In the records that follow, the lines from the one containing "X197358000Y-141097000D03*" to the one containing "X140878000Y-110099000D03*", inclusive, are to be given again exactly.

■ ■ ■ ■

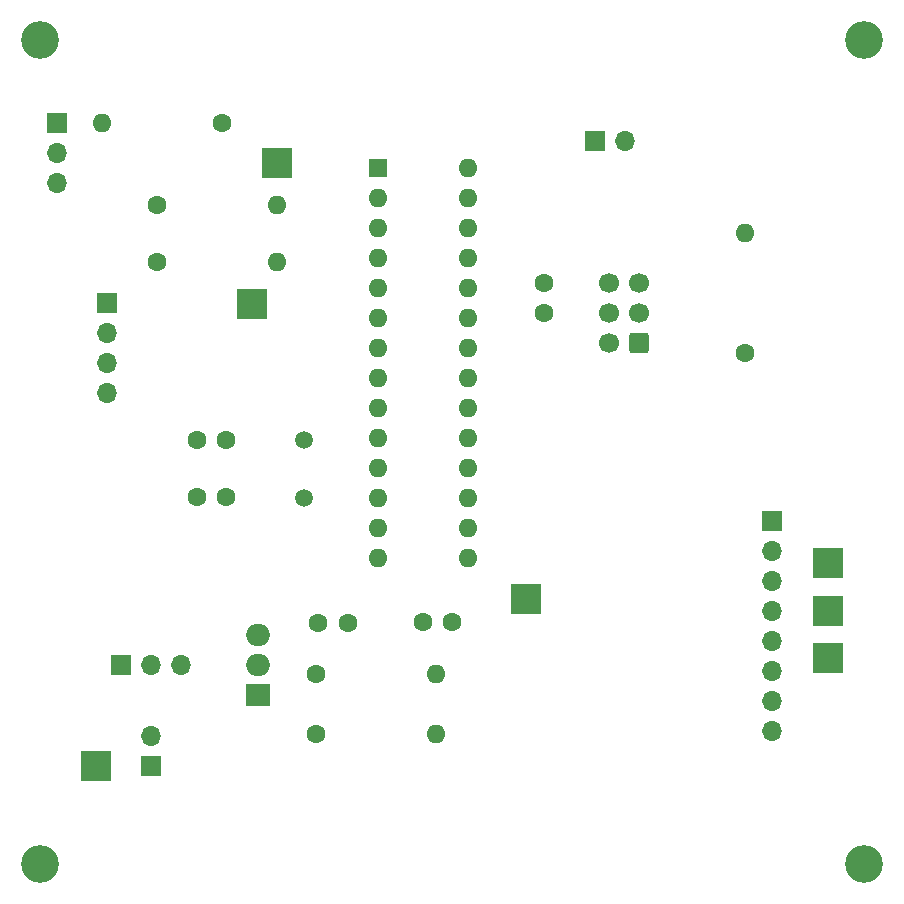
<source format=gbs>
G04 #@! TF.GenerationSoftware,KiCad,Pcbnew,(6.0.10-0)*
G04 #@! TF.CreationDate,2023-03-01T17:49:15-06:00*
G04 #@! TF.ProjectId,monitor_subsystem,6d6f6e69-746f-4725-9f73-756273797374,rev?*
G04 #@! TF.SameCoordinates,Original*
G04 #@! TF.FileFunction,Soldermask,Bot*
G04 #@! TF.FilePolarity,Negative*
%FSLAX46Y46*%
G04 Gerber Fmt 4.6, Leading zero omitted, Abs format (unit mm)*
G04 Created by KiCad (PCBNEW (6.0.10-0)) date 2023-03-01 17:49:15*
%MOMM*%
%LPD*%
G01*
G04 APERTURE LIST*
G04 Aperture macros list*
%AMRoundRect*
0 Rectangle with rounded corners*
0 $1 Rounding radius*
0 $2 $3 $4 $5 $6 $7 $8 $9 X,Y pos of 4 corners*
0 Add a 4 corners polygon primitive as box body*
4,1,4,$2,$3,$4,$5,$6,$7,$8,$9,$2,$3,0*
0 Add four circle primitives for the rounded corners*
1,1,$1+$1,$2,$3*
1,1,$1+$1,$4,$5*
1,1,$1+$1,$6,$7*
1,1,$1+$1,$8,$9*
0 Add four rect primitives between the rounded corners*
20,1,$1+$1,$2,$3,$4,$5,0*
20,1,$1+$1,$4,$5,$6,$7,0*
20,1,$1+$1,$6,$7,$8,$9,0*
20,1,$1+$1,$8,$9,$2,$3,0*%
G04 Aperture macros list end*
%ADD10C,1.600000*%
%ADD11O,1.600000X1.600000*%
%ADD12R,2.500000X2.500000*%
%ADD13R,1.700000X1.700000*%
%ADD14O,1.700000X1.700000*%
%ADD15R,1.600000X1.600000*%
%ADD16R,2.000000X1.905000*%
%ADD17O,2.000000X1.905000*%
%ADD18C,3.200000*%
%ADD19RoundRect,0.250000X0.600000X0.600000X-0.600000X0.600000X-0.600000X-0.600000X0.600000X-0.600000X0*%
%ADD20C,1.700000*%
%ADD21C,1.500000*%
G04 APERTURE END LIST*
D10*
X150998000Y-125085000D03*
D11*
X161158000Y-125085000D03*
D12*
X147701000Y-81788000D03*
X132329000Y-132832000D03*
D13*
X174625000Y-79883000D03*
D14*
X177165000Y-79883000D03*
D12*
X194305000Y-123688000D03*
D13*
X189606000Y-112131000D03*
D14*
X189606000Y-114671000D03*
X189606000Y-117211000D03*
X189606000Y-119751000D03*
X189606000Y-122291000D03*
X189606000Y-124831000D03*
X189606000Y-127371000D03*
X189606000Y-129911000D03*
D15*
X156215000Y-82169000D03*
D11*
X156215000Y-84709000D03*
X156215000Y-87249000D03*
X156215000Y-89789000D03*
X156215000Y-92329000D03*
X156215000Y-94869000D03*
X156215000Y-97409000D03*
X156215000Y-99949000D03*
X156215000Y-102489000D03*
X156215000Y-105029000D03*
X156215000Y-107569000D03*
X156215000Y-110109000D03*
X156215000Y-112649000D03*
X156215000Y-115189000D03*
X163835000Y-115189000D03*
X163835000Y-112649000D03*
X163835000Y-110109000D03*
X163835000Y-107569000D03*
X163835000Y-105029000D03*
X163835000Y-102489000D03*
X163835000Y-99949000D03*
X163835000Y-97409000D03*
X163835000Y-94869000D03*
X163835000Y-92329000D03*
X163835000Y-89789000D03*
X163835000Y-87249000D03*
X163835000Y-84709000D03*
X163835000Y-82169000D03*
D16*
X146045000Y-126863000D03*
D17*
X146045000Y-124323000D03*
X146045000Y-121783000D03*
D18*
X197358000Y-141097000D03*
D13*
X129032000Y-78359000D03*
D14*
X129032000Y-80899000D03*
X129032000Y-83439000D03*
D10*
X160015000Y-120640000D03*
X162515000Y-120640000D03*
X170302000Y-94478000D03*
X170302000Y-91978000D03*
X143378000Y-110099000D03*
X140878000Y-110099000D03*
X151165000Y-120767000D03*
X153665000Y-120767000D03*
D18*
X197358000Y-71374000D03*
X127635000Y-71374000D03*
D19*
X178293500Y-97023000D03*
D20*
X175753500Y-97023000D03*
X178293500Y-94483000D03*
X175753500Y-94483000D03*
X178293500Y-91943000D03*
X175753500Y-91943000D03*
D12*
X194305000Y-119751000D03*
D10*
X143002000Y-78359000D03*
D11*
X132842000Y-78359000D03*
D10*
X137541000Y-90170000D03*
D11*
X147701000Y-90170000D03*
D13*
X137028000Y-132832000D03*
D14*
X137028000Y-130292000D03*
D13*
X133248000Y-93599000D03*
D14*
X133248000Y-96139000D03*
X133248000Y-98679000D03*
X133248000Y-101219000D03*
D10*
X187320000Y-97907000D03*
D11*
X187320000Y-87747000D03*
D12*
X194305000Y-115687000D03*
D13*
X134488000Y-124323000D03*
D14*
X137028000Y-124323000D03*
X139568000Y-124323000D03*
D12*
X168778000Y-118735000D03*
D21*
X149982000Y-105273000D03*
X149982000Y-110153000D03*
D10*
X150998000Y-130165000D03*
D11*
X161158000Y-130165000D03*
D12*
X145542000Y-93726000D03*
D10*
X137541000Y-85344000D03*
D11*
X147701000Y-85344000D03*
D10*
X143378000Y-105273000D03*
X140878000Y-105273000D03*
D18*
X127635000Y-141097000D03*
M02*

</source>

■ ■ ■ ■

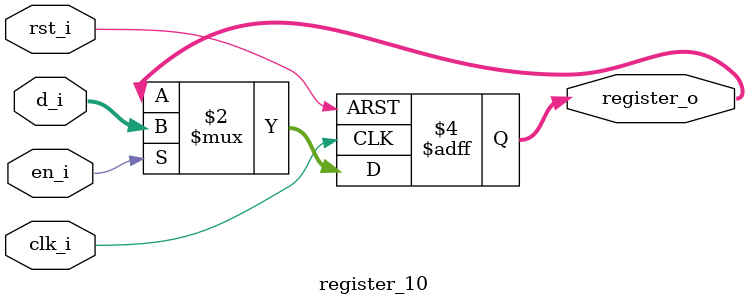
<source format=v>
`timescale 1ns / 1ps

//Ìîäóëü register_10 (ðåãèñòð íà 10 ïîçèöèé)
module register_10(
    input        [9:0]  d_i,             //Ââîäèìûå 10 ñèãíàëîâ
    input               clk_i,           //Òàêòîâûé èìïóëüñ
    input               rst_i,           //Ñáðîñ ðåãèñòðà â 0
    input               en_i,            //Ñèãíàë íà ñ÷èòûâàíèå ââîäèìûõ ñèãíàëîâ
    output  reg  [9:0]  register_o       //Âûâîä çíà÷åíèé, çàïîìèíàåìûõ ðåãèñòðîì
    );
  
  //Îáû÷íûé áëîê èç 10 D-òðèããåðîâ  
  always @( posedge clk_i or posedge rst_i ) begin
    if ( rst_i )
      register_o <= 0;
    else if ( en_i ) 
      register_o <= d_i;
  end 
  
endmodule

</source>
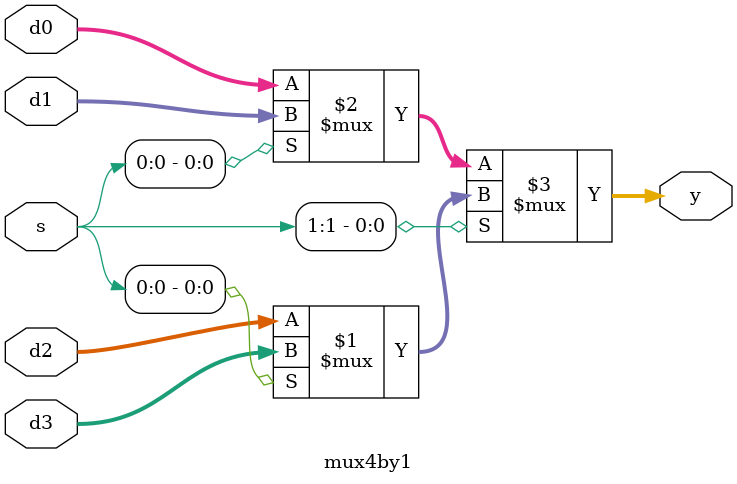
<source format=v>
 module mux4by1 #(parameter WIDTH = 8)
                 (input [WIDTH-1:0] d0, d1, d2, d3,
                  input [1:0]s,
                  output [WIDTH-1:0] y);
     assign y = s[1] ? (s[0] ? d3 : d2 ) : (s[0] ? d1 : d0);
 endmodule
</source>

■ ■ ■ ■

COMPLETED TASK>
X197358000Y-141097000D03*
D13*
X129032000Y-78359000D03*
D14*
X129032000Y-80899000D03*
X129032000Y-83439000D03*
D10*
X160015000Y-120640000D03*
X162515000Y-120640000D03*
X170302000Y-94478000D03*
X170302000Y-91978000D03*
X143378000Y-110099000D03*
X140878000Y-110099000D03*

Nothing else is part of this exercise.